▶ _Page excerpt_:
»»

Daniel Daniel - 2 months ago 9
R Question

Combine the first two letters of each word in a sentence string and a numeric variable

I have a data frame with 8 variables and I need to create a new column that represents a combination of two columns for use as an ID for each observation. The two columns that I need to combine look like this:

Aut <- c("Robert Lucas", "Finn Kydland & Edward Prescott", "Alan Blinder & Ben Bernanke",
"Lars Svensson & Lawrence Christiano & Robert Lucas", "Ben Bernanke")
Year <- c(1976, 1989, 1983, 1985, 1983)
df <- data.frame(Aut, Year)


The resulting ID variable I expect is:

Aut Year ID
Robert Lucas 1976 RoLu1976
Finn Kydland & Edward Prescott 1989 FiKyEdPr1989
Lars Svensson & Lawrence Christiano 1983 LaSvLaChRoLu1983
& Robert Lucas
Alan Blinder & Ben Bernanke 1985 AlBlBeBe1985
Ben Bernanke 1983 BeBe1983

Answer

You can try:

library(stringr)
# first split the individual names using "&" as pattern.
a <- str_split(df$Aut, "&")
# Then use lapply, split and sub to split first and last name. Then paste the 
# first two letters of each name together. 
a1 <- lapply(a, function(x){
  x1 <- str_split(str_trim(x), " ")
  paste0(unlist(lapply(x1, str_sub,1,2)), collapse="")
})
# Finally add the years. Resulting vector can be saved in df. 
df$ID <- paste0(unlist(a1), df$Year)

And everything together in one function:

foo <- function(a, b){
   a <- str_split(a, "&")
   a1 <- lapply(a, function(x){
           x1 <- str_split(str_trim(x), " ")
           paste0(unlist(lapply(x1, str_sub, 1, 2)), collapse="")
          })
   paste0(unlist(a1), b) 
}

foo(df$Aut, df$Year)
[1] "RoLu1976"         "FiKyEdPr1989"     "AlBlBeBe1983"     "LaSvLaChRoLu1985" "BeBe1983"

««

▶ _Instruction 1_: Could you reproduce the whole forum thread on building an ID from name letters and years, word for word?

▶ _Extracted entries_:
»»

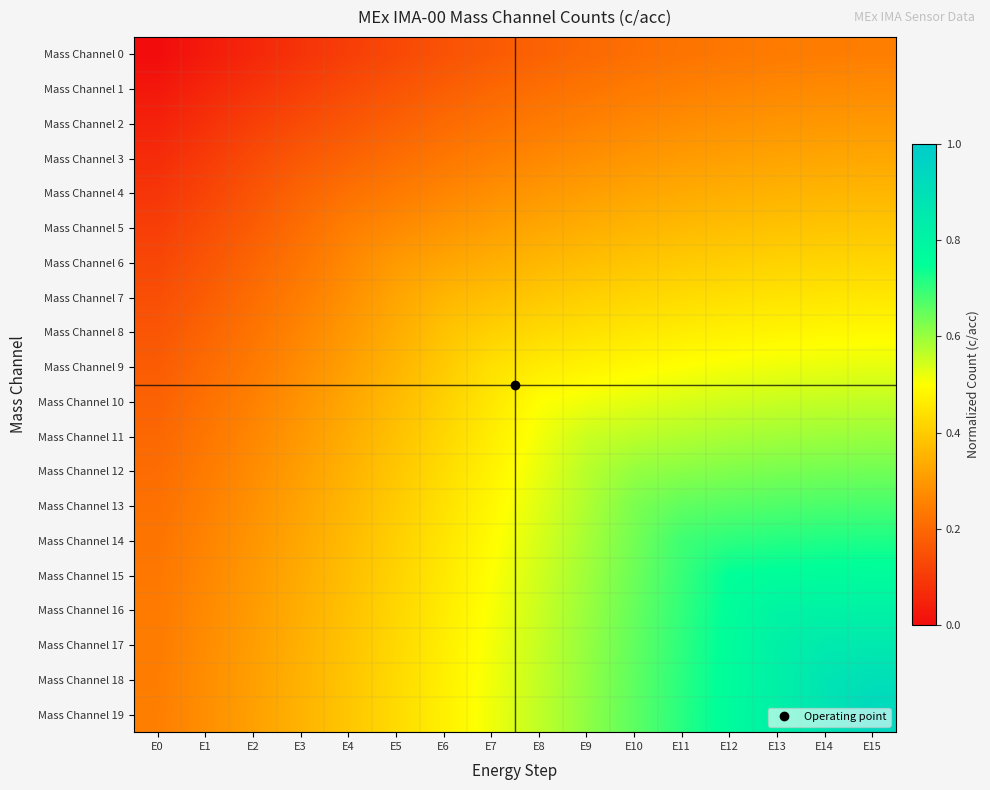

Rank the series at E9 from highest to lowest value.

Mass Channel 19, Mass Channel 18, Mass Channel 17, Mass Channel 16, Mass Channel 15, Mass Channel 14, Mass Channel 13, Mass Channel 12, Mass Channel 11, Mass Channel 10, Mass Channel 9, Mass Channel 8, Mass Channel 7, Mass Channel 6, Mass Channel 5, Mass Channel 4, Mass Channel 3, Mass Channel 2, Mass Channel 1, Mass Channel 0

««
»»

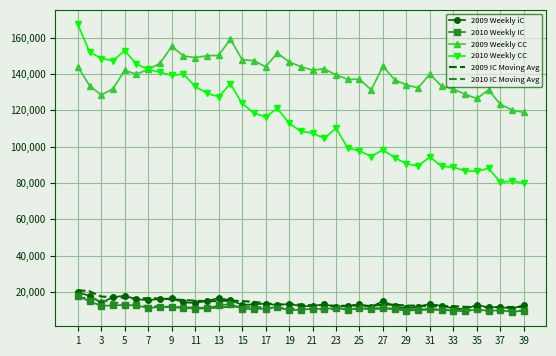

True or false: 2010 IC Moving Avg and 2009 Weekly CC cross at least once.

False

««
»»

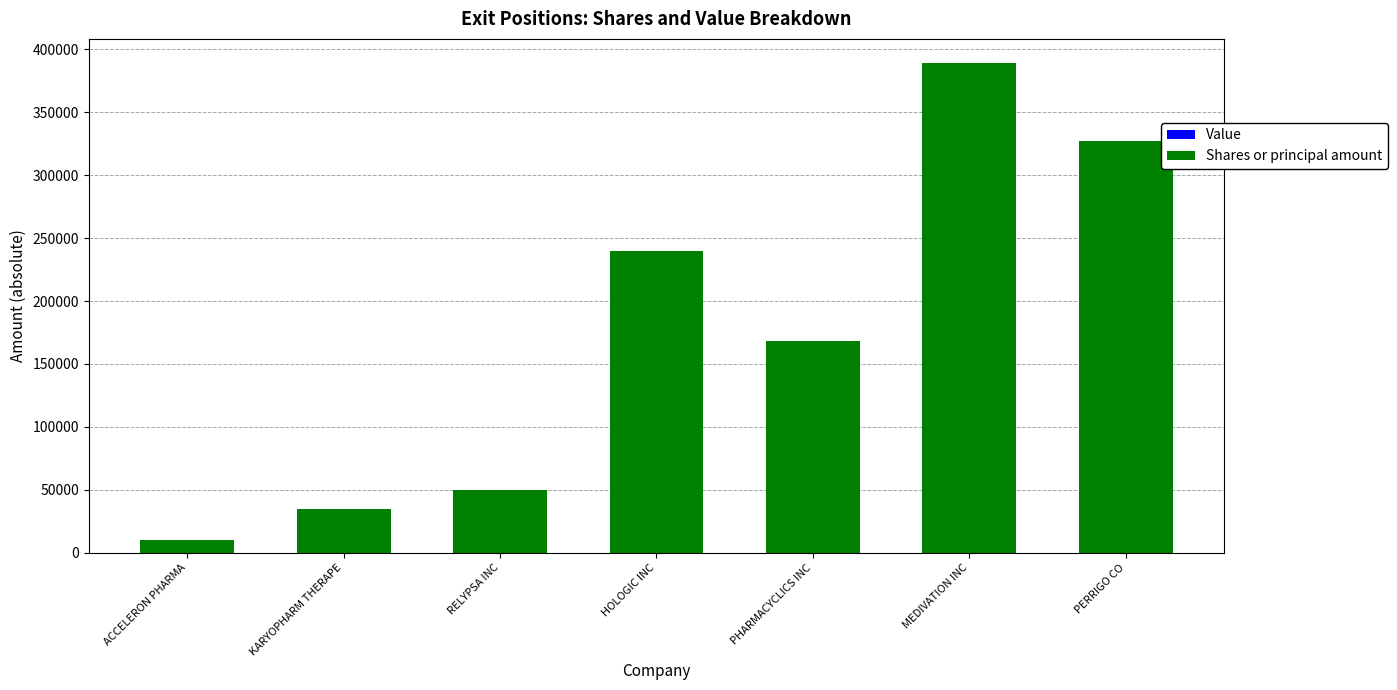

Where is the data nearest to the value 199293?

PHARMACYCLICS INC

««

▶ _Instruction 2_: Can you present the lines of the records as a numbered list, starting with the line that contains "Where is the" and going on through the line that contains "PHARMACYCLICS INC", with blank lines left out?

▶ _Answer section 1_:
Daniel Daniel - 2 months ago 9
R Question

Combine the first two letters of each word in a sentence string and a numeric variable

I have a data frame with 8 variables and I need to create a new column that represents a combination of two columns for use as an ID for each observation. The two columns that I need to combine look like this:

Aut <- c("Robert Lucas", "Finn Kydland & Edward Prescott", "Alan Blinder & Ben Bernanke",
"Lars Svensson & Lawrence Christiano & Robert Lucas", "Ben Bernanke")
Year <- c(1976, 1989, 1983, 1985, 1983)
df <- data.frame(Aut, Year)


The resulting ID variable I expect is:

Aut Year ID
Robert Lucas 1976 RoLu1976
Finn Kydland & Edward Prescott 1989 FiKyEdPr1989
Lars Svensson & Lawrence Christiano 1983 LaSvLaChRoLu1983
& Robert Lucas
Alan Blinder & Ben Bernanke 1985 AlBlBeBe1985
Ben Bernanke 1983 BeBe1983

Answer

You can try:

library(stringr)
# first split the individual names using "&" as pattern.
a <- str_split(df$Aut, "&")
# Then use lapply, split and sub to split first and last name. Then paste the 
# first two letters of each name together. 
a1 <- lapply(a, function(x){
  x1 <- str_split(str_trim(x), " ")
  paste0(unlist(lapply(x1, str_sub,1,2)), collapse="")
})
# Finally add the years. Resulting vector can be saved in df. 
df$ID <- paste0(unlist(a1), df$Year)

And everything together in one function:

foo <- function(a, b){
   a <- str_split(a, "&")
   a1 <- lapply(a, function(x){
           x1 <- str_split(str_trim(x), " ")
           paste0(unlist(lapply(x1, str_sub, 1, 2)), collapse="")
          })
   paste0(unlist(a1), b) 
}

foo(df$Aut, df$Year)
[1] "RoLu1976"         "FiKyEdPr1989"     "AlBlBeBe1983"     "LaSvLaChRoLu1985" "BeBe1983"

▶ _Answer section 2_:
1. Where is the data nearest to the value 199293?
2. PHARMACYCLICS INC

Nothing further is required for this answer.